(うつり病に導かれ[その46]の続き)
「(しっかりするのよ、マリコ!)」
第2診察室に戻ったドクトル・マリコは、自らを励ました。
「(私は、医者よ。患者に、それもあんな爺さん患者に翻弄されるなんて!)」
そして、シャウカステンのレントゲン写真を見入った。
「(大好きだった祖父が切っ掛けで医者になったのよ)」
祖父の顔を思い出す。
「(そういえば、あの爺さん、どこか祖父に似ていた。でも、祖父はあんなに臭くはなかった)」
と、鼻腔にレントゲン室で老患者に浴びせられて臭気が蘇った。
「(んぐっ!)」
両足を窄める。
「(いけない!いけない!しっかりして、マリコ!私は、医者よ)」
ドクトル・マリコは、広島で被爆した祖父が甲状腺癌を患い、亡くなったことから医者の道を選んだ。
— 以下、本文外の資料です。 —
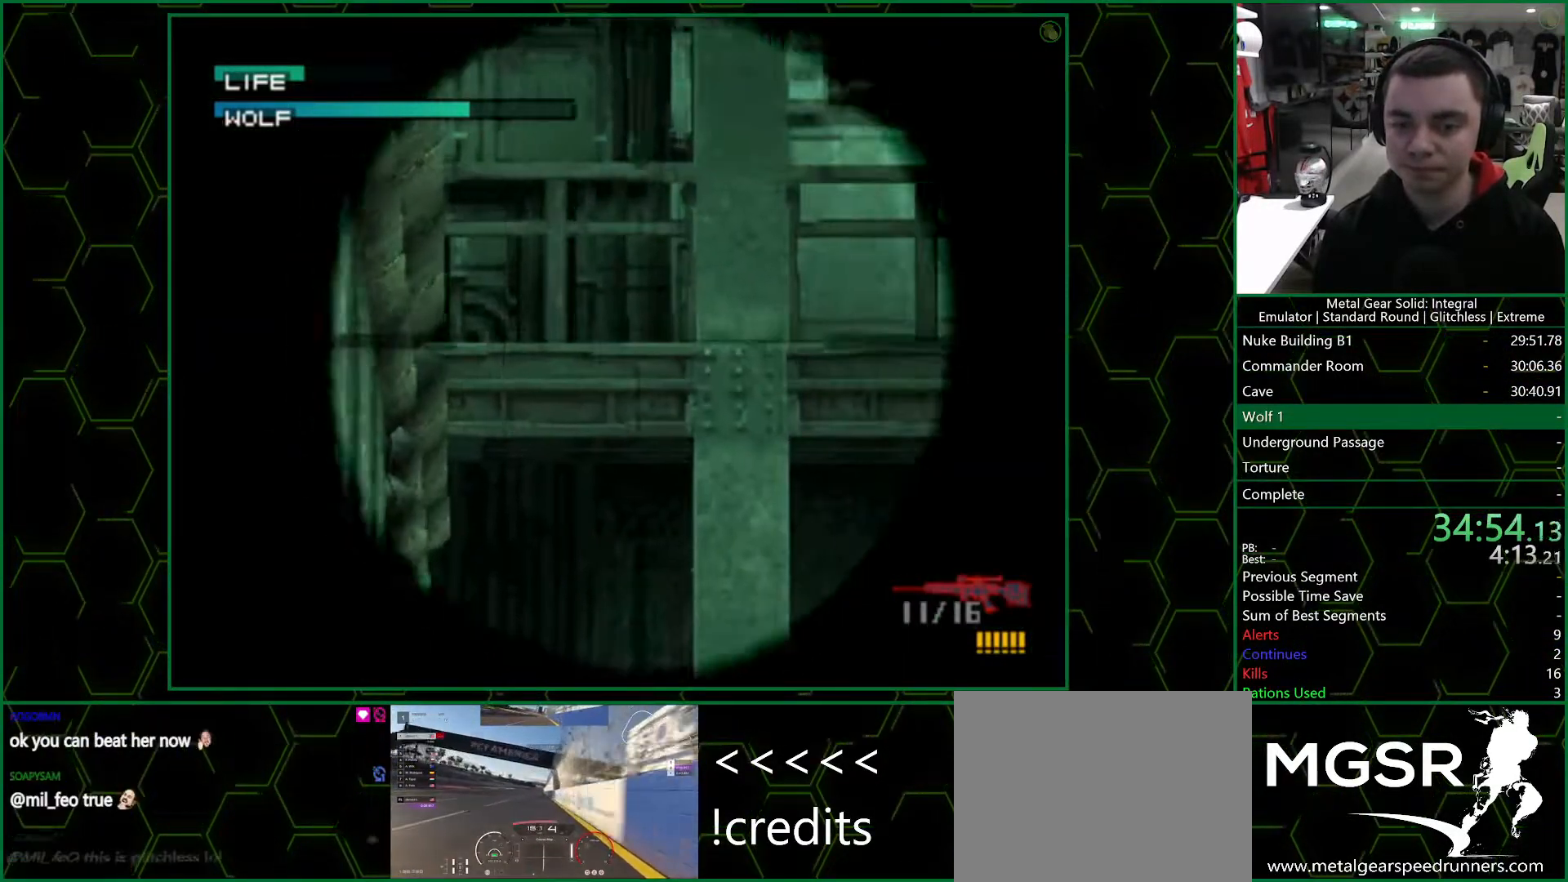
{"buttons": ["SQUARE"], "left_stick": "center", "right_stick": "center", "events": [[217, "DPAD_UP", "down"], [400, "DPAD_UP", "up"]]}
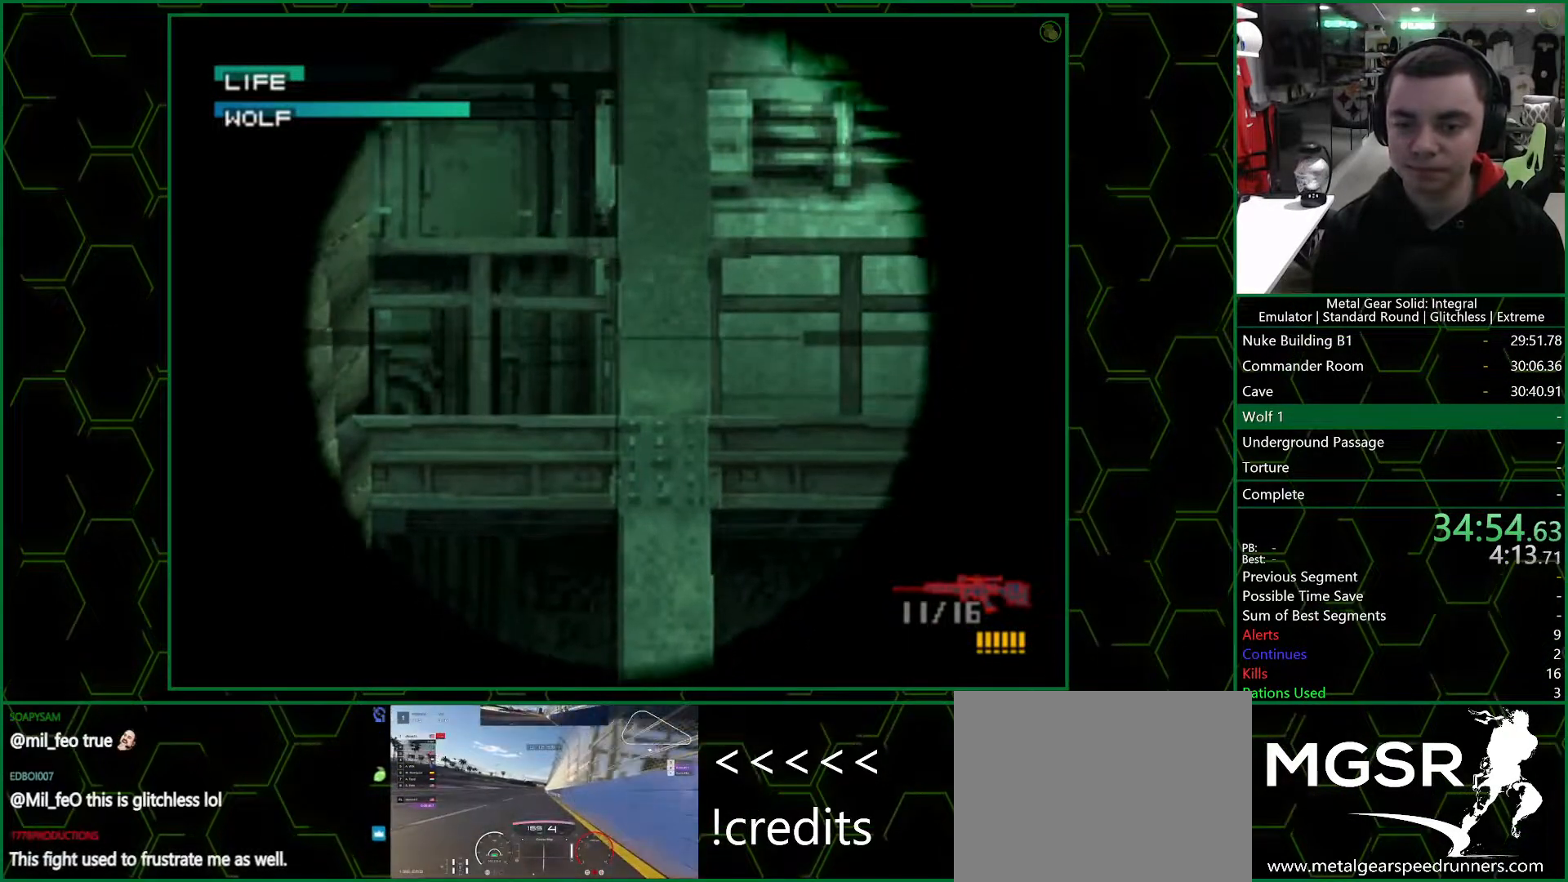
{"buttons": ["SQUARE", "DPAD_UP"], "left_stick": "center", "right_stick": "center", "events": [[350, "DPAD_UP", "down"]]}
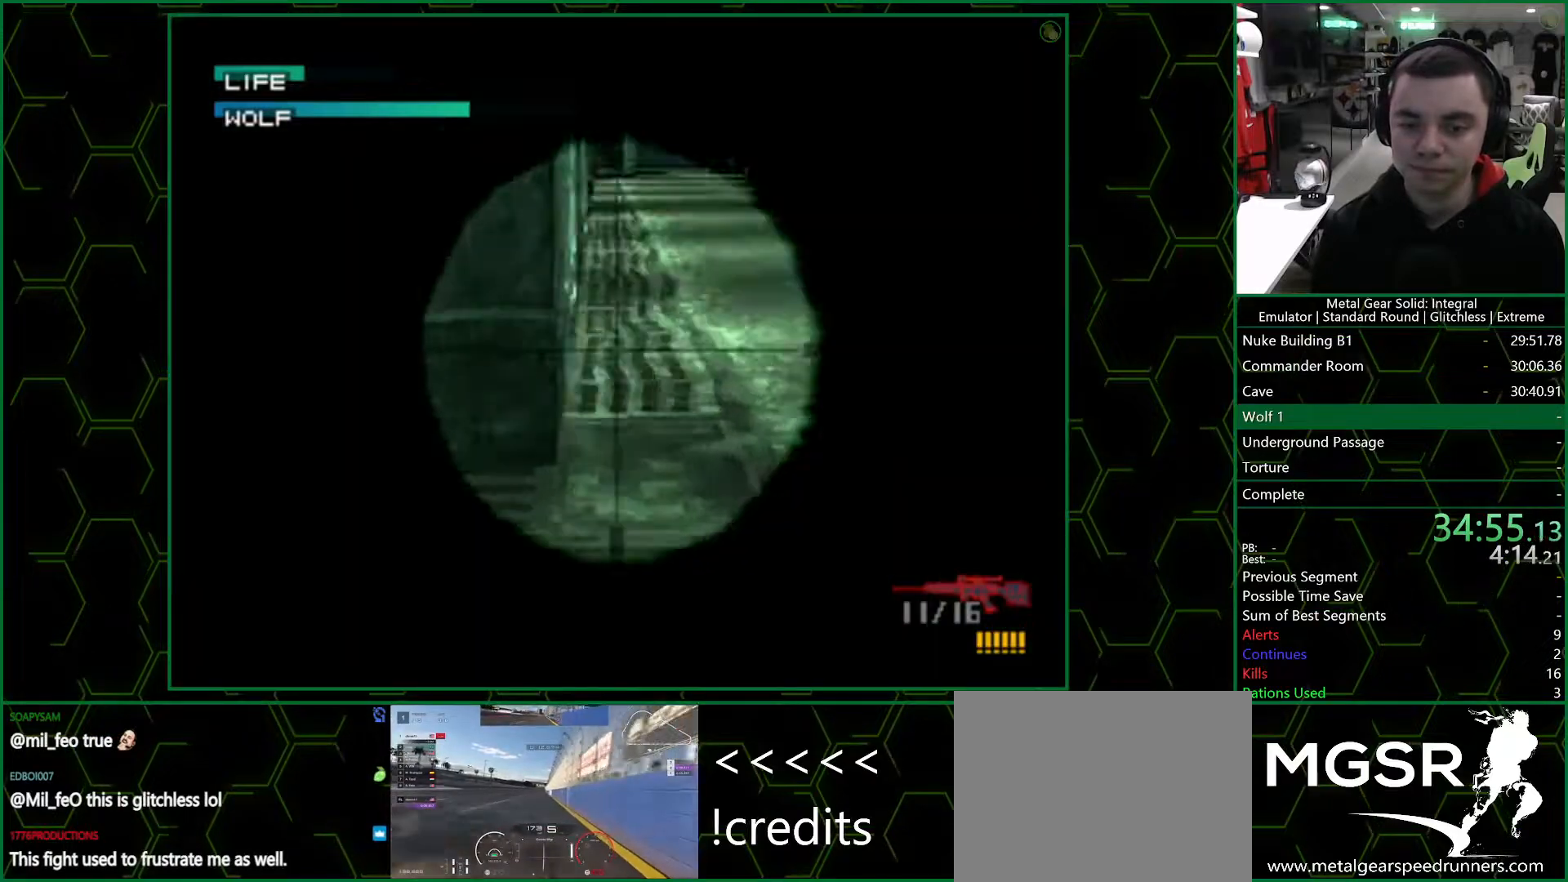
{"buttons": ["SQUARE", "DPAD_UP"], "left_stick": "center", "right_stick": "center", "events": []}
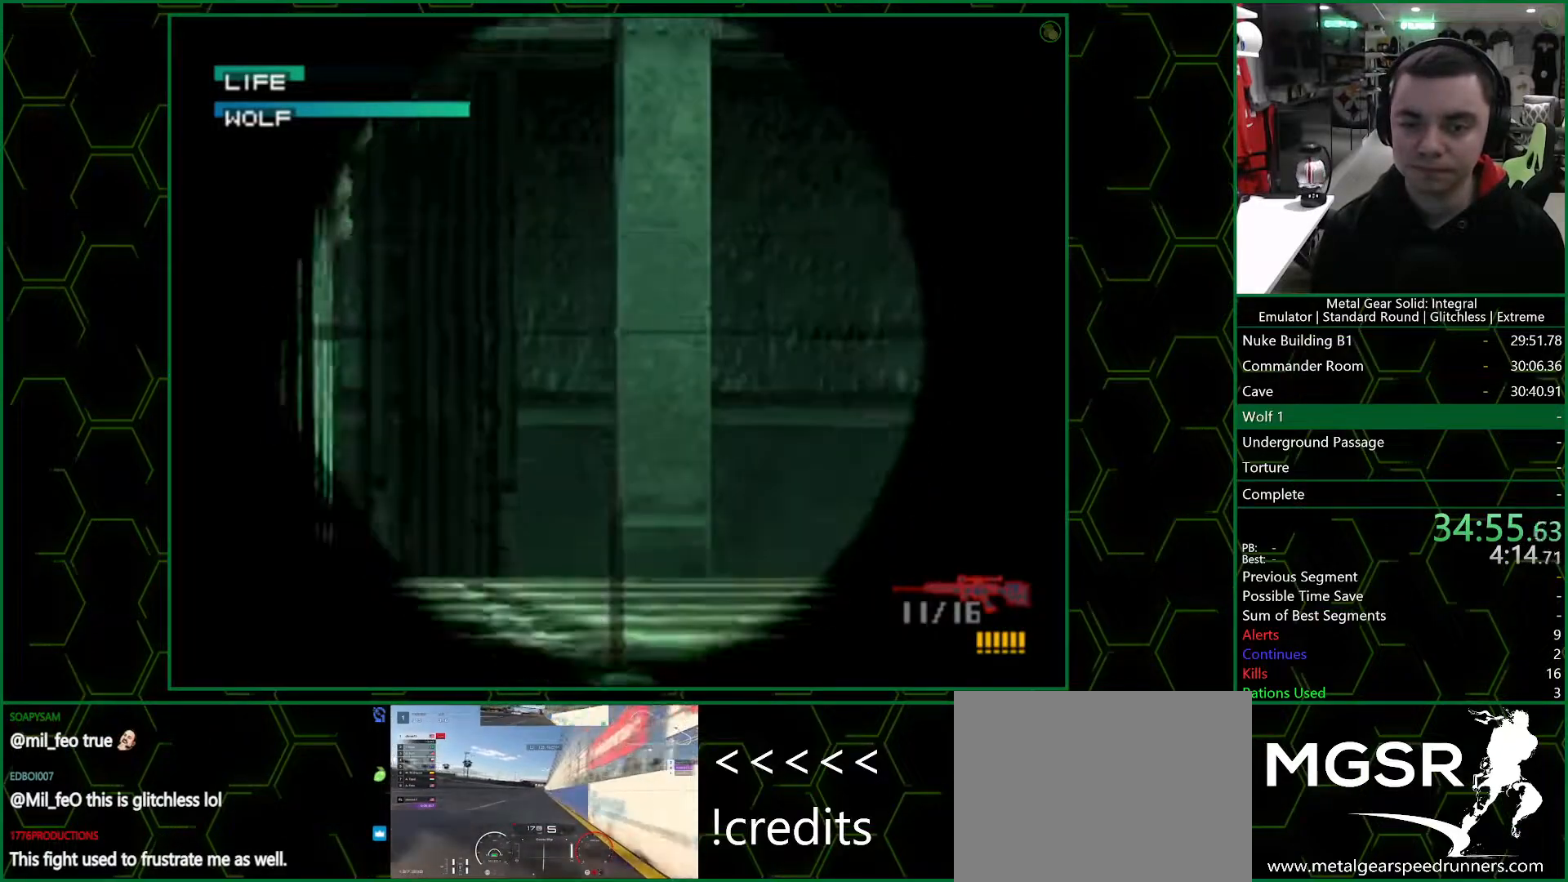
{"buttons": ["SQUARE"], "left_stick": "center", "right_stick": "center", "events": [[383, "DPAD_UP", "up"]]}
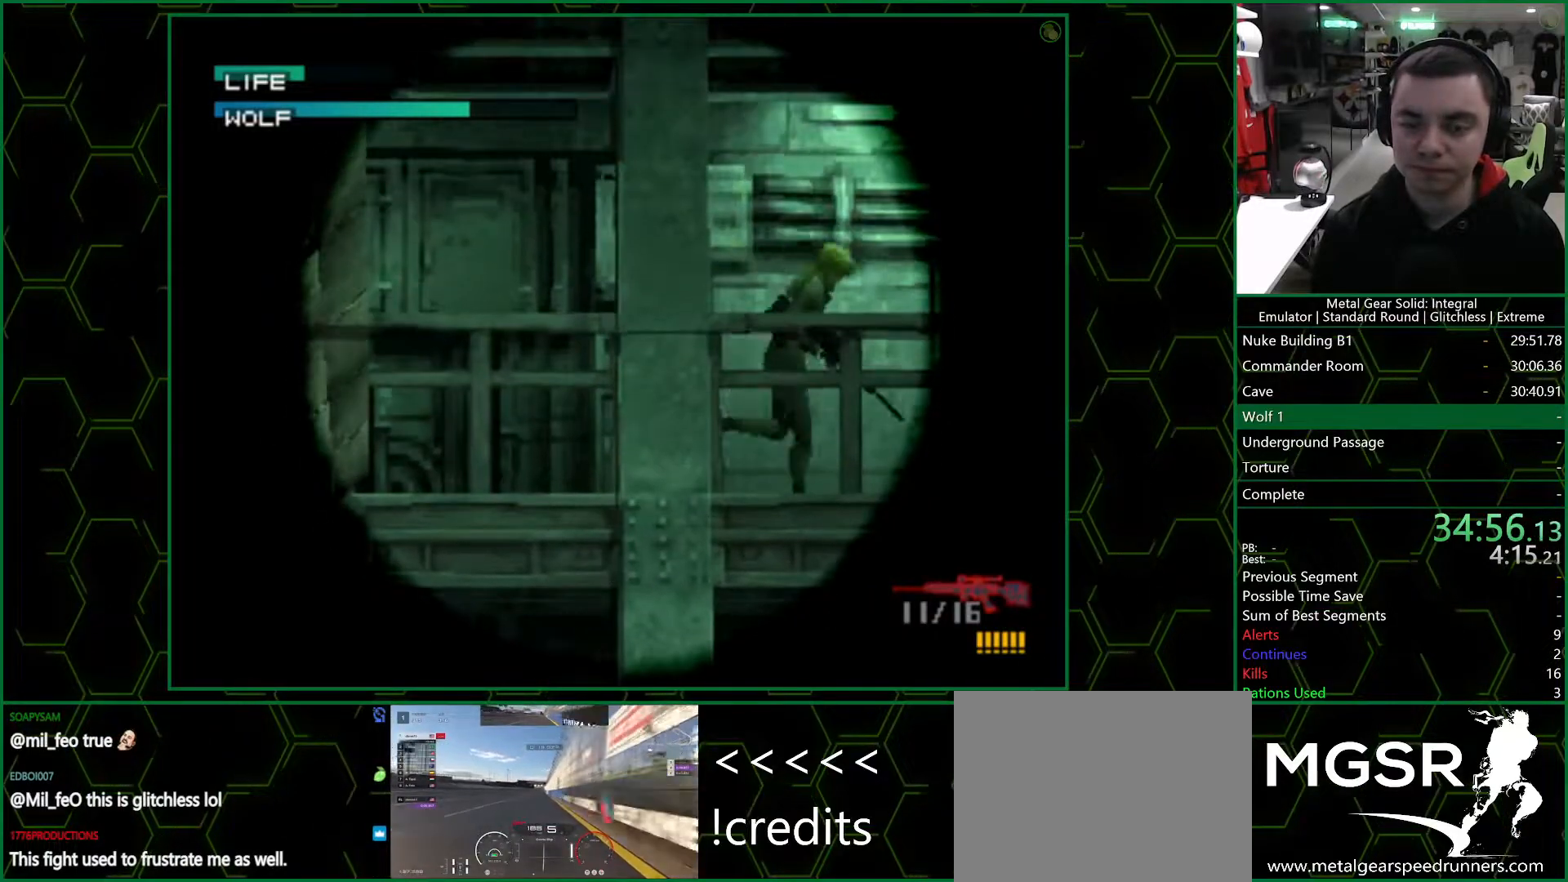
{"buttons": ["SQUARE", "DPAD_RIGHT"], "left_stick": "center", "right_stick": "center", "events": [[67, "DPAD_RIGHT", "down"]]}
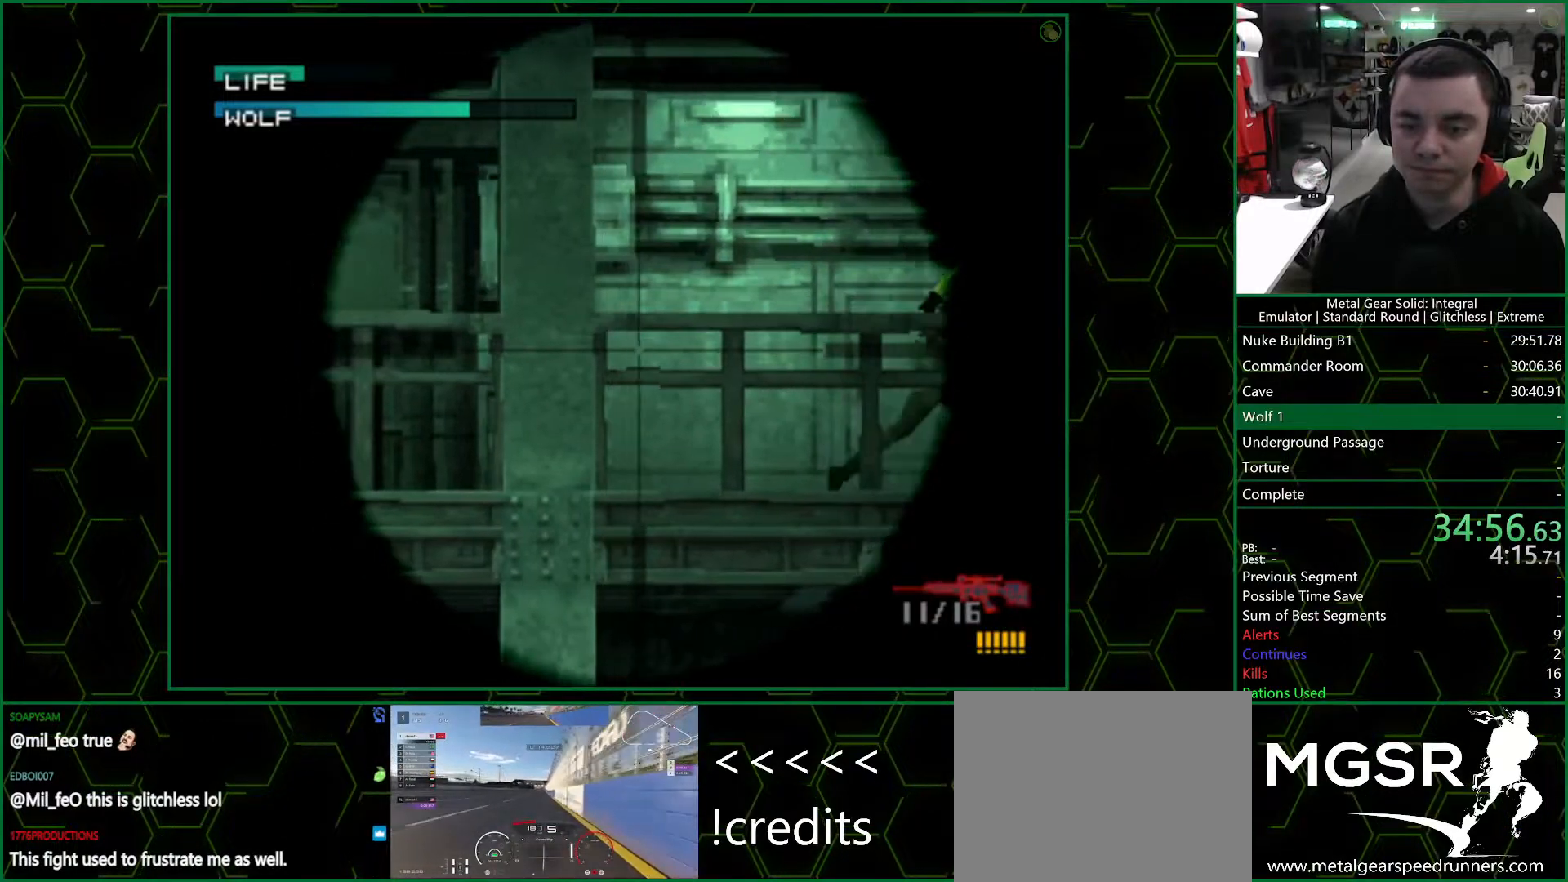
{"buttons": ["SQUARE", "DPAD_RIGHT"], "left_stick": "center", "right_stick": "center", "events": []}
だから大学病院では、内分泌代謝科を選び、当時、甲状腺疾患の権威であり内科医局長だったドクトル・ヘイゾーに師事し、ドクトル・ヘイゾーの後を追うようにして甲状腺疾患を専門とする病院に勤務、その後、ドクトル・ヘイゾーが開業したこのクリニックに勤務するようになっていたのだ。
「トンミーさん、お座り下さい」
看護師ドモンが、レントゲン室から戻ったビエール・トンミー氏に促した。